L’« état de nécessité » dans l’Église actuelle : une « famine spirituelle » (p.13)

   « Vraiment, la Fraternité n’est pas liée à une école spirituelle particulière?
   « Non… Nous puisons dans toutes les écoles de spiritualité. Nous nous mettons à l’école des ordres contemplatifs pour apprendre à prier, des bénédictins pour acquérir un vrai esprit liturgique, des ordres prêcheurs ou missionnaires pour développer notre zèle apostolique… Nous prenons tout, en évitant les particularismes. Chez nous, chacun peut se sentir à l’aise.
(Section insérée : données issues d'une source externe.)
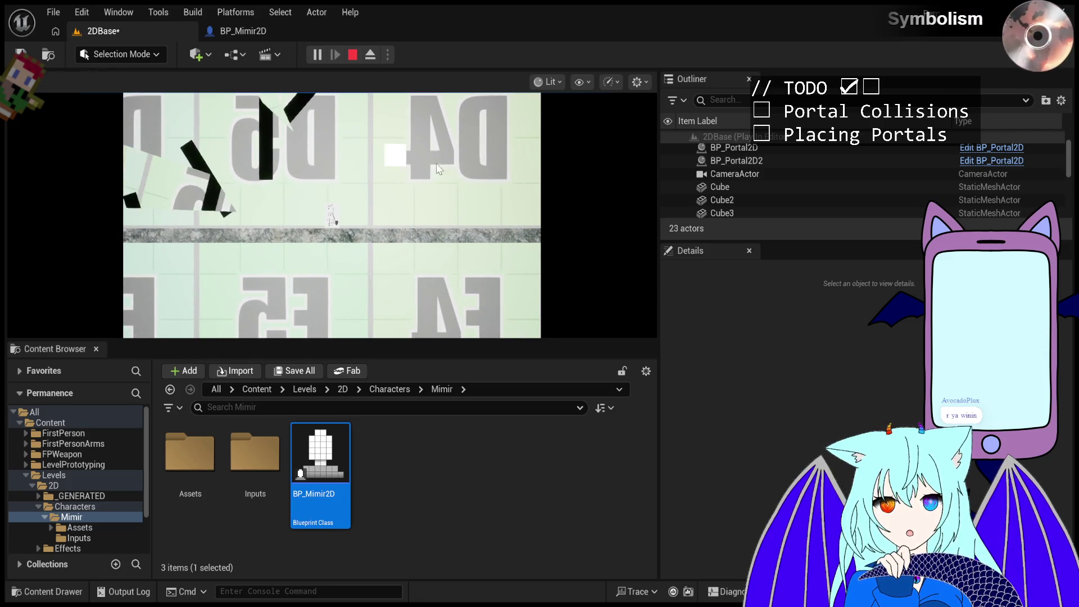
{"action": "key", "text": "space"}
{"action": "key", "text": "a"}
Nous avons toutes les facettes de la spiritualité catholique. »
   « Un peu à la manière de sainte Thérèse de l’Enfant Jésus, qui disait : « Dans le cœur de l’Église, ma mère, je serai l’amour » ? Au fond elle se sentait une âme de missionnaire, une âme de contemplative, une âme de prêtre…
   « Oui ! Les circonstances historiques et la détresse spirituelle des fidèles nous ont imposé cette spiritualité pour ainsi dire universelle. Nous avons pris en charge un apostolat que nous n’avons pas inventé. Après le concile, alors que nombre de catholiques se sentaient délaissés et n’arrivaient plus à s’y retrouver, beaucoup sont venus vers nous, en disant : « Donnez-nous à manger » ! C’est cette famine spirituelle que nous appelons « l’état de nécessité ». Nous cherchons à donner aux âmes la nourriture dont elles ont besoin pour aller au Ciel. »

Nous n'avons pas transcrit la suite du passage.